● **Task to carry out**
Here is the task for the records below: repeat exactly the lines from the one with "The focus of" to the one with "## Conclusion", both included, and nothing else.

━━ Provided entries ━━

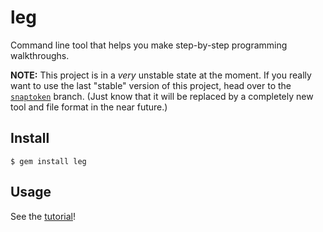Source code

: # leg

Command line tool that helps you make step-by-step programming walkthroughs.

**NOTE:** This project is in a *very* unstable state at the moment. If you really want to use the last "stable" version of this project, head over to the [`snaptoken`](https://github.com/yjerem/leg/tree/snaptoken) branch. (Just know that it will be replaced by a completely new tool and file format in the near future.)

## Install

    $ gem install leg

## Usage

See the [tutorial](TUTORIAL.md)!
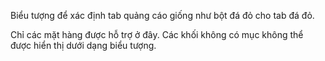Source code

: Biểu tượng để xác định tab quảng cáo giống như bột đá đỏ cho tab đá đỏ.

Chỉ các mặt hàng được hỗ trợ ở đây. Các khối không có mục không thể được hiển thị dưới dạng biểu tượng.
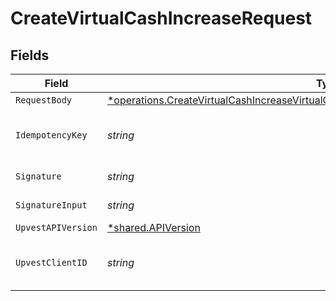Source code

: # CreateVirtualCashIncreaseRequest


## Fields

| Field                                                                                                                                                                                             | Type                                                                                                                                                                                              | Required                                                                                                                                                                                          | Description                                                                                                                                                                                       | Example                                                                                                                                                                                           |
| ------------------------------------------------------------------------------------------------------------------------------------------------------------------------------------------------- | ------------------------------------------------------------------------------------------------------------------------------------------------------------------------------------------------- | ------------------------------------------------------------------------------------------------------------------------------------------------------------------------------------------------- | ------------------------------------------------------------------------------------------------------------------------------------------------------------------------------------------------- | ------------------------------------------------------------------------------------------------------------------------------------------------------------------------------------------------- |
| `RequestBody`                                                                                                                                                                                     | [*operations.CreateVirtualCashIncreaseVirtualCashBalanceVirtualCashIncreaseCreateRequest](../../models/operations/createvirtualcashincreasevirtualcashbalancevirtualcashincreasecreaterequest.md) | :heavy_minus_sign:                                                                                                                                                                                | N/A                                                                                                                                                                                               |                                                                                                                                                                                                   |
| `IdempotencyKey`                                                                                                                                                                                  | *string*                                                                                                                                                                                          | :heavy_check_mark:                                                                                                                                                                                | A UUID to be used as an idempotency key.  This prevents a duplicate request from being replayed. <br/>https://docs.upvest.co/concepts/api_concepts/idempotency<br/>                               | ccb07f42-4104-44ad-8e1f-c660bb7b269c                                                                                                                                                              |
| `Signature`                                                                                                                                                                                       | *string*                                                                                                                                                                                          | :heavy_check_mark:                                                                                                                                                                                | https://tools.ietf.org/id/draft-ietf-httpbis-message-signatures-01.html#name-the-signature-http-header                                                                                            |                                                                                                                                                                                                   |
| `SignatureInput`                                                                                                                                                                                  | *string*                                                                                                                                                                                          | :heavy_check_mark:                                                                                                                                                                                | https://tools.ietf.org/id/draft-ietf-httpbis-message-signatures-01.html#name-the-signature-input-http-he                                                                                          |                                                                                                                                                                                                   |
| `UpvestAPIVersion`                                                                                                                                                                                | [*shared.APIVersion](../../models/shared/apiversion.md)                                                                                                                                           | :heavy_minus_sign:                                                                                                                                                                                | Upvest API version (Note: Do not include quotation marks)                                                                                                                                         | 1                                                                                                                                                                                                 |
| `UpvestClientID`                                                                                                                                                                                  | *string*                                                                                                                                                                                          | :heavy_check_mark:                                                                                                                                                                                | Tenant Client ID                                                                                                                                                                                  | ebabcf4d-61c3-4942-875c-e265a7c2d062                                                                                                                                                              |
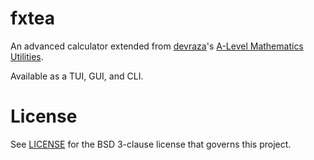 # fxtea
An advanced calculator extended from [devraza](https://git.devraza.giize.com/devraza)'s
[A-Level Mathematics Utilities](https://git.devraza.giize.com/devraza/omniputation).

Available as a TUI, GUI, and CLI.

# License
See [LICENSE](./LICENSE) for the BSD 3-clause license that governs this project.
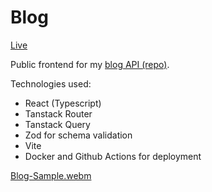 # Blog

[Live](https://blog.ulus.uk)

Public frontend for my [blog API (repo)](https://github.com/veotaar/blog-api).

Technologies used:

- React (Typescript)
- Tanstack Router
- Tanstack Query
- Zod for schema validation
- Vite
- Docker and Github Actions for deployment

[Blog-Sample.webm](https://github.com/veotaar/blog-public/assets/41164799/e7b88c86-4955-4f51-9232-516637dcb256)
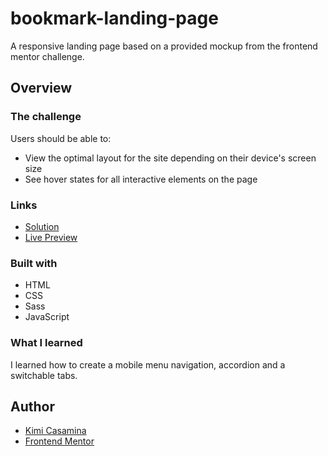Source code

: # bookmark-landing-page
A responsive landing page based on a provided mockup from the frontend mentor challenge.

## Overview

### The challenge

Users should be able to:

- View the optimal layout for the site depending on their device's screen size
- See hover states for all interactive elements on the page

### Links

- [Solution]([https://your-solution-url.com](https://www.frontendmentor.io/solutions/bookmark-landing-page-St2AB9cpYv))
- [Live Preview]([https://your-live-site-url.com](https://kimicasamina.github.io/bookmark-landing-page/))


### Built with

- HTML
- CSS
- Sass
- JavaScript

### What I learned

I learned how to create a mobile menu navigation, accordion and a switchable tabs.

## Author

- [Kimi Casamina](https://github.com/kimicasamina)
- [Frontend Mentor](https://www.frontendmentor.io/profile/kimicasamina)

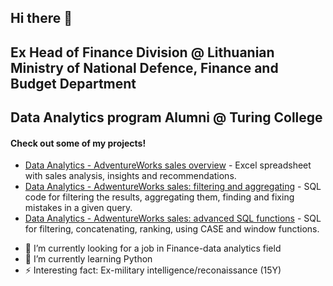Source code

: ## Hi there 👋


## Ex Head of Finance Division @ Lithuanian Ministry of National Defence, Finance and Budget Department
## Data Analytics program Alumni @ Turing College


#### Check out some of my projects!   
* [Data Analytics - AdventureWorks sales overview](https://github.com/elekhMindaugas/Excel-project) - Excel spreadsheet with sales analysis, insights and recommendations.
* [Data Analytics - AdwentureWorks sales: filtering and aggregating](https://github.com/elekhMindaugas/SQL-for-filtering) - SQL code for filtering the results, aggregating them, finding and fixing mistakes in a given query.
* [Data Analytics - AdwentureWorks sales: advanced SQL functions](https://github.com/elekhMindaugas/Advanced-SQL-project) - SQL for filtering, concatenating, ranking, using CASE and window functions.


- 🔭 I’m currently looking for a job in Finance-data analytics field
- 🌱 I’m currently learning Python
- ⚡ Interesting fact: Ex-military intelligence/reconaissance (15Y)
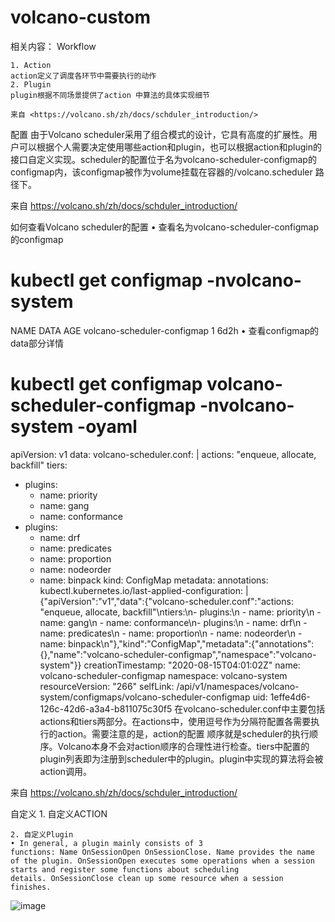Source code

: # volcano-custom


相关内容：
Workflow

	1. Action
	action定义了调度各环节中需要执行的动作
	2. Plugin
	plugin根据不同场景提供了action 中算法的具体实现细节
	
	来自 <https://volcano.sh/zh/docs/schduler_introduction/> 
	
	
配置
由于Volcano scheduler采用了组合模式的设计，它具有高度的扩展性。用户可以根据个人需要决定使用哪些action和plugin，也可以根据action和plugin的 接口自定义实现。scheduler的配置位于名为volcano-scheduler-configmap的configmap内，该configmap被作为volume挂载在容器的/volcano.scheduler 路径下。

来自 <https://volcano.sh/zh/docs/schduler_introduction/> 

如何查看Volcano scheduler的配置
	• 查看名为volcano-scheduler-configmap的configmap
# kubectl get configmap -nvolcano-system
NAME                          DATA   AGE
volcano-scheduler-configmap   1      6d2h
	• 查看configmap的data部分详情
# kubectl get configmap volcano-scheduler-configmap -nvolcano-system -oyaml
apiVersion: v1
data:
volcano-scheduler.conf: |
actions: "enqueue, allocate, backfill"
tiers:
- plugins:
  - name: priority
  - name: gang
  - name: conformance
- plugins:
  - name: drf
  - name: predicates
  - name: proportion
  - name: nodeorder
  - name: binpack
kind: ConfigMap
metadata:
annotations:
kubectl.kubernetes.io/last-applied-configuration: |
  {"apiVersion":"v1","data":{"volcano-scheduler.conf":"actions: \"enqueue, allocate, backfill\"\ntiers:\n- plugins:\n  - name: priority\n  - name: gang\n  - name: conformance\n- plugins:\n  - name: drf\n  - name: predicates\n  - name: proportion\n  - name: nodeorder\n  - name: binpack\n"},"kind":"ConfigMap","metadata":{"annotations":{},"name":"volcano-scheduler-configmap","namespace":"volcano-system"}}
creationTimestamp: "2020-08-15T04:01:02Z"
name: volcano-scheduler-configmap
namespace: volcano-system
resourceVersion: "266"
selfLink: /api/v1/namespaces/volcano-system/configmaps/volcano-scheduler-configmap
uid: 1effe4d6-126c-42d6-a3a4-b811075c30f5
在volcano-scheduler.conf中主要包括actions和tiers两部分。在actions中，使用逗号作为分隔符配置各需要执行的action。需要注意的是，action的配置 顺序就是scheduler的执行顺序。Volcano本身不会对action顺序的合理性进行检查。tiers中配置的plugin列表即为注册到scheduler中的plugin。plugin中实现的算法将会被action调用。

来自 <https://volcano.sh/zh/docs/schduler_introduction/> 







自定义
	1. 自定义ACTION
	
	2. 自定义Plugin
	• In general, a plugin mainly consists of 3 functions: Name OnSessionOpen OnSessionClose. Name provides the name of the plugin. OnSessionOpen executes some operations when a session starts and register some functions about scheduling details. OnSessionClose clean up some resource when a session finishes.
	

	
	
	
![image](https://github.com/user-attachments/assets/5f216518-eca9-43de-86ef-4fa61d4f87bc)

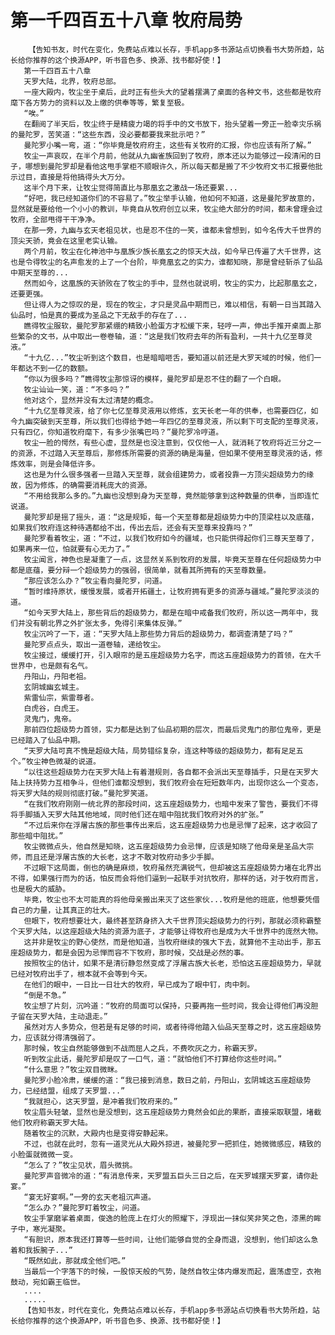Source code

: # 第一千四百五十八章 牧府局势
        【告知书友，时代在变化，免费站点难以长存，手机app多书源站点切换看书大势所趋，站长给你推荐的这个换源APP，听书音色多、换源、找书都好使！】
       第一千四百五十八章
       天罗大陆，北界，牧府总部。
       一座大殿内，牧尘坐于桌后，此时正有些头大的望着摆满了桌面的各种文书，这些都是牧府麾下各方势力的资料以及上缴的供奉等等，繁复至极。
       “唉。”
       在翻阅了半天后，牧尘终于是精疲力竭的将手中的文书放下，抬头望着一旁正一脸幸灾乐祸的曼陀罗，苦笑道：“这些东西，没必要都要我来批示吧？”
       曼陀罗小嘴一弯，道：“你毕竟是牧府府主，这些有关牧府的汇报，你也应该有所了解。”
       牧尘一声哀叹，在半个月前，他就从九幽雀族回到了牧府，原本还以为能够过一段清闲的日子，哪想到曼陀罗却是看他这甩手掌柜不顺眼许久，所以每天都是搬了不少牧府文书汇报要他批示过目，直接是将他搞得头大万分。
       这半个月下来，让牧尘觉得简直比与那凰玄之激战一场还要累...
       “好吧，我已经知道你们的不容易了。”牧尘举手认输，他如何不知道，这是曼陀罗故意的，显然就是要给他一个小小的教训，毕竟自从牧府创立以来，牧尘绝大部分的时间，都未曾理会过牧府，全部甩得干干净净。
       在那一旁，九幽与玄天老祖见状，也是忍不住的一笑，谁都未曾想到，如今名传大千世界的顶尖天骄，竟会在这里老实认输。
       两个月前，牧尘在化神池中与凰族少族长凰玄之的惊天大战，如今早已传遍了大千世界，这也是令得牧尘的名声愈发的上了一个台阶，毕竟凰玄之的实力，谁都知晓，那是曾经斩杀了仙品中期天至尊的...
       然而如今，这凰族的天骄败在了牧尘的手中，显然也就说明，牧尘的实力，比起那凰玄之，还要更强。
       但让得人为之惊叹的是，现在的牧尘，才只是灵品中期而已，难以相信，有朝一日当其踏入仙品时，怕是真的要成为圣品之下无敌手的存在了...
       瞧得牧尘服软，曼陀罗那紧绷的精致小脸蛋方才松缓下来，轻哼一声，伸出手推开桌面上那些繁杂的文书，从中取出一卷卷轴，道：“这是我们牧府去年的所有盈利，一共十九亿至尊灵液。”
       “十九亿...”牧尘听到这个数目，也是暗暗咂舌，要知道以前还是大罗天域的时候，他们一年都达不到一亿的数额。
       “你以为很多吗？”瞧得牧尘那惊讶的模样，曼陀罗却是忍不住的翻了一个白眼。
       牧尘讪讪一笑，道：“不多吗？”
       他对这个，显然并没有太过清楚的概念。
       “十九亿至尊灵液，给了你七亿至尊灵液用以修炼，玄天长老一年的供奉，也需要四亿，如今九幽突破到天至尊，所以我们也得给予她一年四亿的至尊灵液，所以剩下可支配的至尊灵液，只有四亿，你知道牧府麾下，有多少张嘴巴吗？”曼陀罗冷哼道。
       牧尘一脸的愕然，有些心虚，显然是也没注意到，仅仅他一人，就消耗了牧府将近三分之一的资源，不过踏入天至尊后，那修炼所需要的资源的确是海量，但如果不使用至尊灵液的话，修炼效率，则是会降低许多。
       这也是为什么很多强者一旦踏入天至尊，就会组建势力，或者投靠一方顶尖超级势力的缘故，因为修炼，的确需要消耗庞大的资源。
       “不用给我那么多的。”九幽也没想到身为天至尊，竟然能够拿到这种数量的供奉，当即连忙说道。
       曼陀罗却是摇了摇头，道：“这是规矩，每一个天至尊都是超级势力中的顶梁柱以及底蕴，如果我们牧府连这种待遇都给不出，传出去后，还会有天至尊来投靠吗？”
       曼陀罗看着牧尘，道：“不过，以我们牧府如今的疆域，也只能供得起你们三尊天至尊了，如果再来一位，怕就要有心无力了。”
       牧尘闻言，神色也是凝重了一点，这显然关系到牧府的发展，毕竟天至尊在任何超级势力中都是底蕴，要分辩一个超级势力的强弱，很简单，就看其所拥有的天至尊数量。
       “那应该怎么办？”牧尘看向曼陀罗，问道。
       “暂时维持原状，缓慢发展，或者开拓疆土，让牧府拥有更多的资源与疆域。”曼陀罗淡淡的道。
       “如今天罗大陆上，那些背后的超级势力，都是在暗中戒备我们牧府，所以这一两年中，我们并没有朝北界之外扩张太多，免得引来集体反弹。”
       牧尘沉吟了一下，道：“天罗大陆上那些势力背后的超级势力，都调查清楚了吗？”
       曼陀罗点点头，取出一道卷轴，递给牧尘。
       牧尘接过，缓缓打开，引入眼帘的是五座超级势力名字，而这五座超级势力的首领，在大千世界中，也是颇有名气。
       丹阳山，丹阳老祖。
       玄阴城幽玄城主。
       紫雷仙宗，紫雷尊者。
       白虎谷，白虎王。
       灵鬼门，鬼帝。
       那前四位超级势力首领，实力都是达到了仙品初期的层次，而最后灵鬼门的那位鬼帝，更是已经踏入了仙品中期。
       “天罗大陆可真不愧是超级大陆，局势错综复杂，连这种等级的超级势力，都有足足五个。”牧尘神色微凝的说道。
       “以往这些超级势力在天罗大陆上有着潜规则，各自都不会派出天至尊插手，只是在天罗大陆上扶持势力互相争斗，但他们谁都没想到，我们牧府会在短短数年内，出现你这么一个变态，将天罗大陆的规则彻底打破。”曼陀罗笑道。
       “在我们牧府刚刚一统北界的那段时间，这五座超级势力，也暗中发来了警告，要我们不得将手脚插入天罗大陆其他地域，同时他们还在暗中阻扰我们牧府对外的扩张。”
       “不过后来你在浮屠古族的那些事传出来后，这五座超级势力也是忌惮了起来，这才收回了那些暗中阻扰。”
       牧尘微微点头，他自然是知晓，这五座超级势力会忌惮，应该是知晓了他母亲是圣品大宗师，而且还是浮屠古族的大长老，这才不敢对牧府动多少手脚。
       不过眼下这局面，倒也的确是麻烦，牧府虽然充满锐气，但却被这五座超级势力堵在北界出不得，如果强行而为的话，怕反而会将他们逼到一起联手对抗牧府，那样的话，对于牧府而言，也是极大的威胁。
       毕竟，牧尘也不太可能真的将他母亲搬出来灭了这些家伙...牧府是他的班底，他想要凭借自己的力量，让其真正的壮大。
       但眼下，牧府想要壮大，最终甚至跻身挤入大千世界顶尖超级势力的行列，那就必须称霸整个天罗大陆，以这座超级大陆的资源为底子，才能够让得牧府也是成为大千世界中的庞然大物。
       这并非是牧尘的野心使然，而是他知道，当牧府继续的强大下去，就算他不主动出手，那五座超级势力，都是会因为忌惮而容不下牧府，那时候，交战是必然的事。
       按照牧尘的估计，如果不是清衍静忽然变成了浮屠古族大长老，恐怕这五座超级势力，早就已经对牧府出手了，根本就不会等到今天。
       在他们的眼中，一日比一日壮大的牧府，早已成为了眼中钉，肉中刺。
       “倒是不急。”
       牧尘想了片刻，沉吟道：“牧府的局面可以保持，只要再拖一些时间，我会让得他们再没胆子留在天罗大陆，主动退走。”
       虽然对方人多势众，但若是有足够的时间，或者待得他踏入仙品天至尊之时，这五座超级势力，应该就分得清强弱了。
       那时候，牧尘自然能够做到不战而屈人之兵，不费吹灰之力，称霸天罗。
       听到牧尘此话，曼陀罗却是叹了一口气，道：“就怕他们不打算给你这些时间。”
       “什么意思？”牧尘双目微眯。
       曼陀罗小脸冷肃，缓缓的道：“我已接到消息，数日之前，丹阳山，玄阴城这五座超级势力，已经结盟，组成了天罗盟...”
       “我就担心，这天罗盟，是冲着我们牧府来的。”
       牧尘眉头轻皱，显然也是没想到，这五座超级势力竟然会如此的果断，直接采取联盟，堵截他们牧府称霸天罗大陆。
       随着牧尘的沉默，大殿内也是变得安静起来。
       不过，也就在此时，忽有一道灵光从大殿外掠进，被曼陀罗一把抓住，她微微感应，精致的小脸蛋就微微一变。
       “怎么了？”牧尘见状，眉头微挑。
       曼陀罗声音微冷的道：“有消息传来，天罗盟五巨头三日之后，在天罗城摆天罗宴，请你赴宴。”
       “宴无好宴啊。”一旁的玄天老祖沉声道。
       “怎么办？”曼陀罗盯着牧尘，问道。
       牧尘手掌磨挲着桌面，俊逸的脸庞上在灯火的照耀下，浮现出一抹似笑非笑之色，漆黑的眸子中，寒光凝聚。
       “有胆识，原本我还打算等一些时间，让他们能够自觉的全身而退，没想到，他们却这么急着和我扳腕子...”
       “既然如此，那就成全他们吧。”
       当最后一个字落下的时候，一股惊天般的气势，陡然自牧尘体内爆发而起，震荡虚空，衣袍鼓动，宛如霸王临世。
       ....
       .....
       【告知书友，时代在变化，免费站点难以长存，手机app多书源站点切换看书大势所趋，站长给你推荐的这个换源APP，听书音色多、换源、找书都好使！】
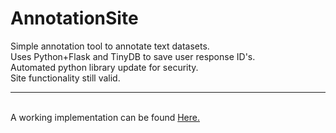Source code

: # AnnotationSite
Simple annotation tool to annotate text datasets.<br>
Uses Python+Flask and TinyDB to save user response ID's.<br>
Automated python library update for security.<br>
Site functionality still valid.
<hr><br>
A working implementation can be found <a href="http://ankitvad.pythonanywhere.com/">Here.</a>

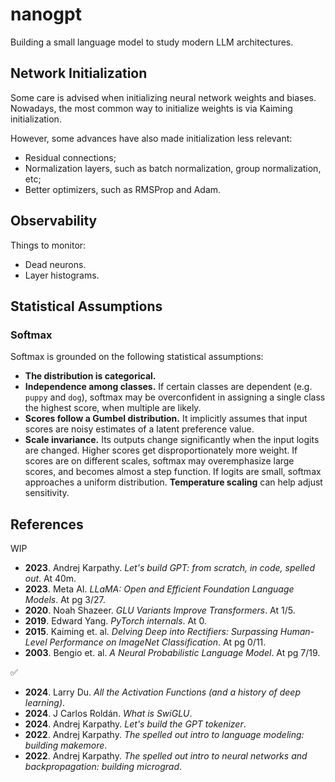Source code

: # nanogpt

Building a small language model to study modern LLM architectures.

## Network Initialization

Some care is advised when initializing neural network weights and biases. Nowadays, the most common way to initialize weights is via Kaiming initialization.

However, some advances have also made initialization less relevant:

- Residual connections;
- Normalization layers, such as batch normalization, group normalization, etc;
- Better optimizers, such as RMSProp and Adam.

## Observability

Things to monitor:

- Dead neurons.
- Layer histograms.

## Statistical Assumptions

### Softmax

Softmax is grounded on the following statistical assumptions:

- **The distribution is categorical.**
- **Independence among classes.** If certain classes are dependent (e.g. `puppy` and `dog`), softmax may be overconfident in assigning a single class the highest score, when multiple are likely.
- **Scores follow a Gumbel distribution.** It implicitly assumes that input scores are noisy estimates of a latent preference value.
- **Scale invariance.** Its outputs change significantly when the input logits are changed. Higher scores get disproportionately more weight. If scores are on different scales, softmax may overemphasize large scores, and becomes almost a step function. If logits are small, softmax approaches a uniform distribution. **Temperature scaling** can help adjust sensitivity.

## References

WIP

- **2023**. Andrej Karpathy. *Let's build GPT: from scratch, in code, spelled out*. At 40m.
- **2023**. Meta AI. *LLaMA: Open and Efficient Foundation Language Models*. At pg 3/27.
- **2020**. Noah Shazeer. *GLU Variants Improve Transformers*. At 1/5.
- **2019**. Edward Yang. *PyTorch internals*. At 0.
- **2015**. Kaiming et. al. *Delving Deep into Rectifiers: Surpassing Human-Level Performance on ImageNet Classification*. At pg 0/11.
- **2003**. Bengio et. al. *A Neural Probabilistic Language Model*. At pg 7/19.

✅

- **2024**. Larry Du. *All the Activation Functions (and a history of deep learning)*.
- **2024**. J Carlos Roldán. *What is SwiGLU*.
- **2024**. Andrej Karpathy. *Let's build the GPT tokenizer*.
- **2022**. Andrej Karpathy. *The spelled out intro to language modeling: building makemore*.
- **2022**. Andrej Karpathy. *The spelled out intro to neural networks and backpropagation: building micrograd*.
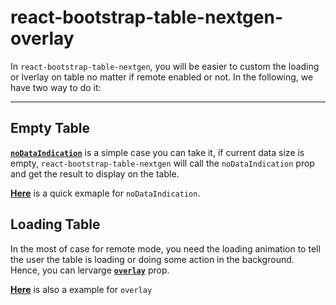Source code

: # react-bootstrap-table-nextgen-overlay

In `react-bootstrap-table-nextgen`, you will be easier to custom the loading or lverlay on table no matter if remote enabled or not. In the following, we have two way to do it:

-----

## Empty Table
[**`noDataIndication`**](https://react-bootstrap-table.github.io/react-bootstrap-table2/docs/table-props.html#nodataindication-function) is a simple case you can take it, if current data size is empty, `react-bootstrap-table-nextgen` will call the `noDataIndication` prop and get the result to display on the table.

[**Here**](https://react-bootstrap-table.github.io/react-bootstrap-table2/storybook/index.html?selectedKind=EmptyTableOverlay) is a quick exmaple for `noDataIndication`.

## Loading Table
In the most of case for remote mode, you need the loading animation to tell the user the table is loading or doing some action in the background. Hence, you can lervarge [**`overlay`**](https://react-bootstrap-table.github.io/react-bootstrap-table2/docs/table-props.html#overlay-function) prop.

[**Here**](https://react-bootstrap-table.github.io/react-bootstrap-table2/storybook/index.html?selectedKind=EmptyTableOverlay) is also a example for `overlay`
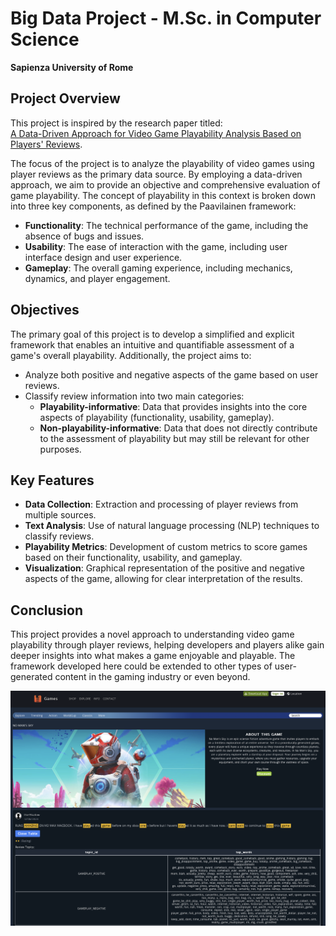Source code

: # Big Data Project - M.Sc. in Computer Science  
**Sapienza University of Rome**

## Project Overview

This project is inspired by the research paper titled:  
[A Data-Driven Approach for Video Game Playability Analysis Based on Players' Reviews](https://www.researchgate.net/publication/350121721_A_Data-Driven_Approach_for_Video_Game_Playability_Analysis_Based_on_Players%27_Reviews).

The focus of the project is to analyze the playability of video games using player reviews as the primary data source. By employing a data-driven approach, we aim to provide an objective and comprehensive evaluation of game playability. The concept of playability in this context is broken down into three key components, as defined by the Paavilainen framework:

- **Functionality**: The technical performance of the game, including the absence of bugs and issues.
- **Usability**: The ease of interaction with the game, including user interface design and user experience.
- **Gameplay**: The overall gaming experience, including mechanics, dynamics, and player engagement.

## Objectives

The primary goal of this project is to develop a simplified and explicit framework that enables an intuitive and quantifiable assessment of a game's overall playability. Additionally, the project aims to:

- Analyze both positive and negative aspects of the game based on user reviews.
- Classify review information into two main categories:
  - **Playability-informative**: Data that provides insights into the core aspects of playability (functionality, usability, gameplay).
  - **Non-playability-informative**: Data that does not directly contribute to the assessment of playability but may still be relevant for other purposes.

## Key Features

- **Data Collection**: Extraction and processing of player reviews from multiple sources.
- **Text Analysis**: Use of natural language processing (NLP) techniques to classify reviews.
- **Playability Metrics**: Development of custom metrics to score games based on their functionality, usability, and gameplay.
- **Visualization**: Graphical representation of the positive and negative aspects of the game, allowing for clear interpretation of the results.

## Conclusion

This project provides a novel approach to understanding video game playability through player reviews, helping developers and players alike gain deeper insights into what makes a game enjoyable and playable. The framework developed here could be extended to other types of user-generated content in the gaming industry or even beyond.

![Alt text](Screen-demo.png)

━━━

● **Exercise result**
The focus of the project is to analyze the playability of video games using player reviews as the primary data source. By employing a data-driven approach, we aim to provide an objective and comprehensive evaluation of game playability. The concept of playability in this context is broken down into three key components, as defined by the Paavilainen framework:

- **Functionality**: The technical performance of the game, including the absence of bugs and issues.
- **Usability**: The ease of interaction with the game, including user interface design and user experience.
- **Gameplay**: The overall gaming experience, including mechanics, dynamics, and player engagement.

## Objectives

The primary goal of this project is to develop a simplified and explicit framework that enables an intuitive and quantifiable assessment of a game's overall playability. Additionally, the project aims to:

- Analyze both positive and negative aspects of the game based on user reviews.
- Classify review information into two main categories:
  - **Playability-informative**: Data that provides insights into the core aspects of playability (functionality, usability, gameplay).
  - **Non-playability-informative**: Data that does not directly contribute to the assessment of playability but may still be relevant for other purposes.

## Key Features

- **Data Collection**: Extraction and processing of player reviews from multiple sources.
- **Text Analysis**: Use of natural language processing (NLP) techniques to classify reviews.
- **Playability Metrics**: Development of custom metrics to score games based on their functionality, usability, and gameplay.
- **Visualization**: Graphical representation of the positive and negative aspects of the game, allowing for clear interpretation of the results.

## Conclusion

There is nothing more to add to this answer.